Vor dem Restaurant "Wienerwald" in der Schönbrunner Straße stehen zehn Personen auf dem Gehsteig in der Abendsonne. Sie begutachten ein außergewöhnliches Fahrrad. Es bietet Platz für einen Rollstuhl. So kann ein gesunder Mensch mit seinem gehbehinderten Partner Radtouren unternehmen.

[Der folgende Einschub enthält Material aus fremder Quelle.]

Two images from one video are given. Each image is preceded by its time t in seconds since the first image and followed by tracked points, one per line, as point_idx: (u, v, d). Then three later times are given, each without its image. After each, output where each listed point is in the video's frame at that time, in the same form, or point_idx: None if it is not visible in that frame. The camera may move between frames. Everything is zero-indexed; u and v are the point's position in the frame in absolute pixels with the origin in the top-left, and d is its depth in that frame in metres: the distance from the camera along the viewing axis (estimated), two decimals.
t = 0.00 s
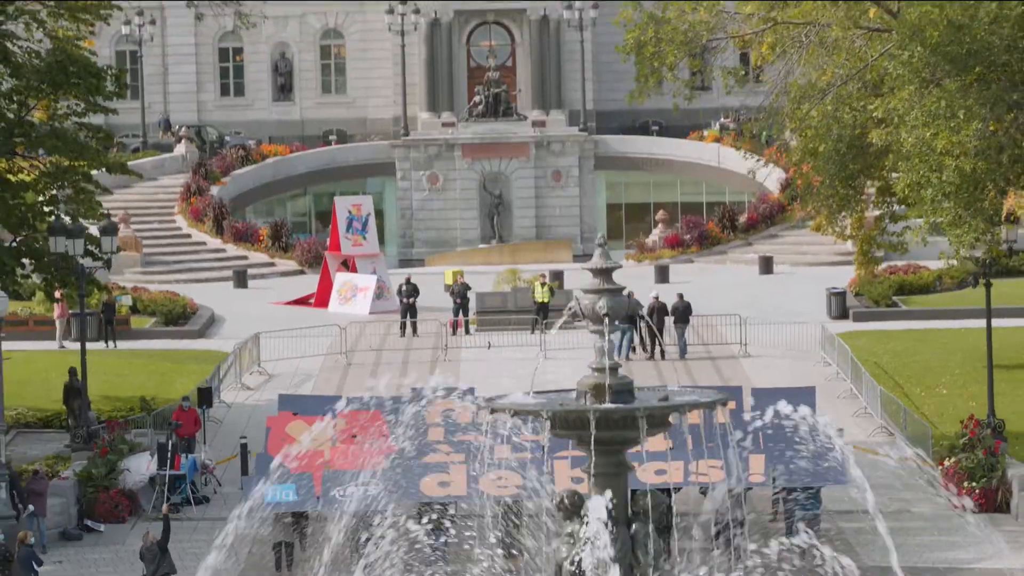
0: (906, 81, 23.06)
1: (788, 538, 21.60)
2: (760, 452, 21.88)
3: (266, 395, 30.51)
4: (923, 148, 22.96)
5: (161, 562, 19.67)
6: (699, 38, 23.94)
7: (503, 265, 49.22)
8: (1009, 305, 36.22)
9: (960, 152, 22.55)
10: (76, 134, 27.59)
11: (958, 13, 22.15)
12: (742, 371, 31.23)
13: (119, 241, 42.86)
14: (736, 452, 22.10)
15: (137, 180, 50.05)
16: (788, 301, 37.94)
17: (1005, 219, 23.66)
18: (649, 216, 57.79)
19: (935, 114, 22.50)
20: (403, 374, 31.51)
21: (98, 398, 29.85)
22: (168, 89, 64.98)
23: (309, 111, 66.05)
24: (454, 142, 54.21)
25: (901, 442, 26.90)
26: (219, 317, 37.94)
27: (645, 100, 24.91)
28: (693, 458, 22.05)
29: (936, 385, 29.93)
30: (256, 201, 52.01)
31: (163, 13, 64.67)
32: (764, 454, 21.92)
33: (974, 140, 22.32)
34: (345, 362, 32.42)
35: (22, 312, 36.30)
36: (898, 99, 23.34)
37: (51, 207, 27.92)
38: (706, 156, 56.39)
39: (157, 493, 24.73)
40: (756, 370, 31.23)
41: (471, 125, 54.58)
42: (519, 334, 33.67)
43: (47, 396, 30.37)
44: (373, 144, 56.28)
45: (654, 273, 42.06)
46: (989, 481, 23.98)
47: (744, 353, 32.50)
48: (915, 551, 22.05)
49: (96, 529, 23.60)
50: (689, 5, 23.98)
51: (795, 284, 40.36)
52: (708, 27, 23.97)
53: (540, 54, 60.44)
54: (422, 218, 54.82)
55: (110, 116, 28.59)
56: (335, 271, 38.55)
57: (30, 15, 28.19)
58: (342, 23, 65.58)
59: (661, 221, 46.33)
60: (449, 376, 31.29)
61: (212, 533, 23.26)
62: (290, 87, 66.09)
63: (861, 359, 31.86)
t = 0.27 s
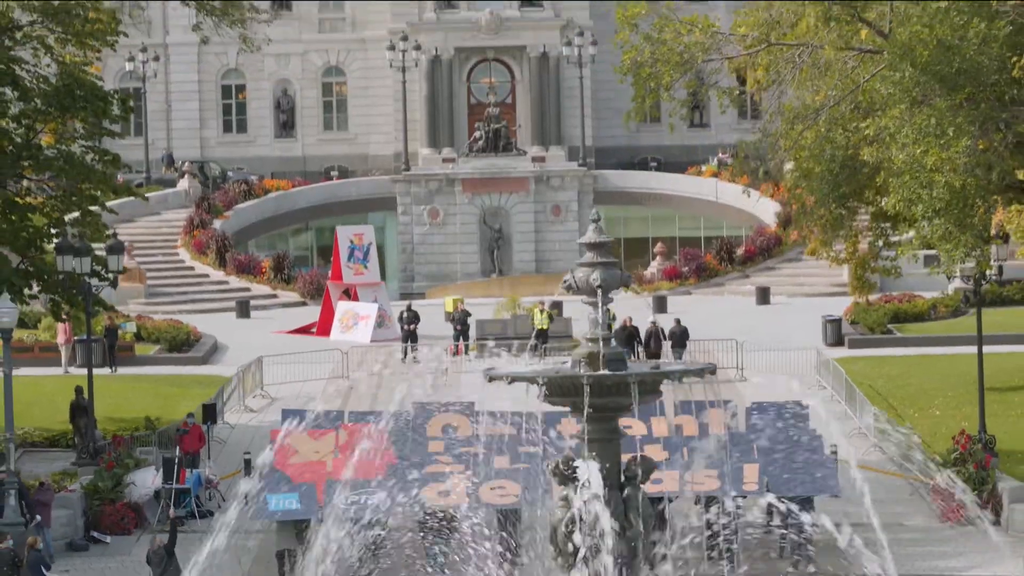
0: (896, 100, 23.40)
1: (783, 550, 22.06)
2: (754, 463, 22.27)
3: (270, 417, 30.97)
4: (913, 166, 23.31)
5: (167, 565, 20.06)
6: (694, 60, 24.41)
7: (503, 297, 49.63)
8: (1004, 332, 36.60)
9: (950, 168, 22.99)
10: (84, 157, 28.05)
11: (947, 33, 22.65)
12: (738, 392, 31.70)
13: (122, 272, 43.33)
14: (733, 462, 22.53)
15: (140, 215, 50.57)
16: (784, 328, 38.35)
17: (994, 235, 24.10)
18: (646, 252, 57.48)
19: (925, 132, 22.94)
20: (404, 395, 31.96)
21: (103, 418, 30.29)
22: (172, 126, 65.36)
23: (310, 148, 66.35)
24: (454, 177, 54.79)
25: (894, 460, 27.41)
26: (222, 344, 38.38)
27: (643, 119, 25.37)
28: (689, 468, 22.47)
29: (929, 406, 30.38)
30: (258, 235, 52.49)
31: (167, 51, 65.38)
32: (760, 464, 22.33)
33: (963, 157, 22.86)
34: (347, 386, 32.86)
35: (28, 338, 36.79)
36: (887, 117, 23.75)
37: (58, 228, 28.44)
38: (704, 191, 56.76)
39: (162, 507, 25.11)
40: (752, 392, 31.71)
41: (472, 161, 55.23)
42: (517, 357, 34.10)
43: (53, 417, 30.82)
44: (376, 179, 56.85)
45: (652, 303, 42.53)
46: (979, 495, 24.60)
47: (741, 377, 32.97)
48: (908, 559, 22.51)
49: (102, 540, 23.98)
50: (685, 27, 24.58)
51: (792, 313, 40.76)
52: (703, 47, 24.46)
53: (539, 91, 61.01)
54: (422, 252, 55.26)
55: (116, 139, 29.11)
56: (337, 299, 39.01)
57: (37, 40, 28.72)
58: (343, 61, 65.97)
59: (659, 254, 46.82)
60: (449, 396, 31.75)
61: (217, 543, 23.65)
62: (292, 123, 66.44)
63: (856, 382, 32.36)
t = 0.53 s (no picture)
0: (890, 115, 23.80)
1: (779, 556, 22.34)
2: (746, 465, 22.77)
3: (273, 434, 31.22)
4: (904, 179, 23.71)
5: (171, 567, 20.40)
6: (690, 77, 24.87)
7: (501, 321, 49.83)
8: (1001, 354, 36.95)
9: (942, 182, 23.36)
10: (90, 176, 28.43)
11: (938, 47, 23.12)
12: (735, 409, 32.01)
13: (125, 295, 43.67)
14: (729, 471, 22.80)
15: (143, 241, 50.93)
16: (782, 349, 38.66)
17: (986, 248, 24.49)
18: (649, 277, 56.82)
19: (918, 146, 23.35)
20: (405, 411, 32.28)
21: (108, 434, 30.64)
22: (175, 154, 65.66)
23: (312, 176, 66.62)
24: (455, 204, 55.17)
25: (890, 474, 27.77)
26: (225, 366, 38.72)
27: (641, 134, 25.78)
28: (689, 477, 22.72)
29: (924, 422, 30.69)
30: (261, 261, 52.80)
31: (169, 80, 65.82)
32: (756, 473, 22.60)
33: (955, 171, 23.25)
34: (348, 403, 33.17)
35: (33, 360, 37.16)
36: (879, 132, 24.12)
37: (64, 245, 28.80)
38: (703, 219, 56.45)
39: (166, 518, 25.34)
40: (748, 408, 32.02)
41: (472, 187, 55.61)
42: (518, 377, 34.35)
43: (58, 434, 31.16)
44: (378, 206, 57.24)
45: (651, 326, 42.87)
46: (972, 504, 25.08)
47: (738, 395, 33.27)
48: (902, 567, 22.81)
49: (108, 549, 24.17)
50: (682, 45, 25.08)
51: (791, 333, 41.07)
52: (699, 64, 24.96)
53: (540, 119, 61.43)
54: (423, 278, 55.55)
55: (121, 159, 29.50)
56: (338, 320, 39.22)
57: (44, 61, 29.09)
58: (345, 89, 66.34)
59: (657, 278, 47.18)
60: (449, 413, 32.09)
61: (222, 553, 23.91)
62: (294, 151, 66.77)
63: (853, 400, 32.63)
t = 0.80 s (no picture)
0: (882, 132, 24.16)
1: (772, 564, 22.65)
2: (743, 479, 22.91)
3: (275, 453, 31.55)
4: (897, 197, 24.11)
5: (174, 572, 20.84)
6: (687, 94, 25.69)
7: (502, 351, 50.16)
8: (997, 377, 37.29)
9: (934, 197, 23.62)
10: (96, 196, 28.89)
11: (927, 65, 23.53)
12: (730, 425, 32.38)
13: (128, 322, 44.08)
14: (723, 479, 23.13)
15: (147, 270, 51.33)
16: (779, 372, 39.02)
17: (976, 264, 24.81)
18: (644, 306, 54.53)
19: (911, 162, 23.74)
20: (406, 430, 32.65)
21: (112, 453, 31.04)
22: (178, 186, 65.95)
23: (315, 208, 66.90)
24: (455, 234, 55.56)
25: (882, 487, 28.09)
26: (228, 390, 39.10)
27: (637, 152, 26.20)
28: (682, 486, 23.04)
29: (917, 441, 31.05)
30: (265, 291, 53.10)
31: (173, 112, 66.04)
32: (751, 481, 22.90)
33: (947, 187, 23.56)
34: (349, 424, 33.55)
35: (39, 383, 37.60)
36: (869, 149, 24.64)
37: (69, 265, 29.25)
38: (703, 249, 56.13)
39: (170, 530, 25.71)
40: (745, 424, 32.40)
41: (473, 218, 56.03)
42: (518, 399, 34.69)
43: (64, 453, 31.58)
44: (380, 235, 57.74)
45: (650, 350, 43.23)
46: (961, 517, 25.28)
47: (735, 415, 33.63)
48: None
49: (112, 560, 24.58)
50: (677, 64, 25.80)
51: (790, 358, 41.39)
52: (696, 83, 25.75)
53: (540, 151, 61.90)
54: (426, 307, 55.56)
55: (126, 179, 29.95)
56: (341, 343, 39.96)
57: (50, 83, 29.54)
58: (348, 122, 66.60)
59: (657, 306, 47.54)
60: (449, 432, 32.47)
61: (226, 564, 24.26)
62: (297, 183, 66.96)
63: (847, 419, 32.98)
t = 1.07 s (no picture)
0: (873, 152, 24.84)
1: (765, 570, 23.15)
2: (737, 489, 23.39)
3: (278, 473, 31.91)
4: (887, 214, 24.85)
5: None
6: (682, 115, 26.25)
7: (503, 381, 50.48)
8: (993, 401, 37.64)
9: (924, 215, 24.44)
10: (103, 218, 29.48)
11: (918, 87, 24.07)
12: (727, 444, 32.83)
13: (133, 350, 44.36)
14: (715, 490, 23.59)
15: (151, 300, 51.79)
16: (775, 396, 39.50)
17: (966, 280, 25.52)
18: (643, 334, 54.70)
19: (900, 181, 24.43)
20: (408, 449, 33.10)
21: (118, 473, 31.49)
22: (181, 219, 65.12)
23: (317, 240, 65.71)
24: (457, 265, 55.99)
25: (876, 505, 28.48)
26: (231, 415, 39.52)
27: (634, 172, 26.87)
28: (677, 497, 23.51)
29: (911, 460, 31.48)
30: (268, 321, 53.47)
31: (178, 145, 65.27)
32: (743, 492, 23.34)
33: (936, 204, 24.30)
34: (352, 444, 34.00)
35: (45, 407, 38.09)
36: (860, 167, 25.19)
37: (77, 285, 29.72)
38: (703, 281, 56.17)
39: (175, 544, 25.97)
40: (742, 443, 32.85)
41: (475, 248, 56.54)
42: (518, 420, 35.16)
43: (69, 473, 32.11)
44: (382, 267, 58.16)
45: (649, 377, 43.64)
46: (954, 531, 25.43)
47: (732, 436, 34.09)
48: None
49: (118, 572, 24.77)
50: (673, 86, 26.33)
51: (786, 383, 41.76)
52: (691, 105, 26.31)
53: (541, 184, 62.42)
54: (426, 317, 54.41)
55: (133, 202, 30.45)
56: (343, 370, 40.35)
57: (58, 107, 30.01)
58: (350, 155, 65.38)
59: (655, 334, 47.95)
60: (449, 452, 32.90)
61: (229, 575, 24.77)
62: (299, 217, 65.73)
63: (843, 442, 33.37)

Eine Frau um die 40 in einem geblümten Sommerkleid mit perfekt lackierten Finger- und Zehennägeln und glänzenden braunen Haaren stellt Fragen. Während sie den Informationen des Fahrradherstellers folgt, wiegt sie sich ununterbrochen vor und zurück, nach rechts und nach links. Ihre Füße vollführen Tanzschritte auf dem Gehsteig, ihre Hände und ihr Kopf drehen sich in alle Richtungen. Sie hält keinen Augenblick still, ihre Bewegungen reißen den Beobachter mit. Die Konzentration auf ihr Gesicht, auf ihren Körper ist beinahe unmöglich. Und überhaupt: Darf man das denn? Einfach hinschauen?

Alles andere als "b'soffn"

"Kaum jemand schaut genauer hin", sagen Kurt und Dorothea Zwettler von der Huntington-Selbsthilfegruppe Wien und Niederösterreich, drinnen im Lokal bei Apfelsaft und Schnitzel. Hier treffen sich in regelmäßigen Abständen Erkrankte, Angehörige, Pfleger und Interessierte zum Austausch.

Die wenigsten erkennen das Krankheitsbild, das hinter den unkontrollierten Bewegungen steht, wissen die Zwettlers. Die meisten Menschen tippen auf Parkinson oder eine spastische Erkrankung. Was aber wirklich weh tut: "Wenn man mit einem Chorea Huntington-Patienten unterwegs ist, kommt manchmal die Reaktion, 'hearst - so früh am Tag und schon b'soffn'. Das trägt dazu bei, dass viele Erkrankte das Haus nicht mehr verlassen wollen", sagt Kurt Zwettler.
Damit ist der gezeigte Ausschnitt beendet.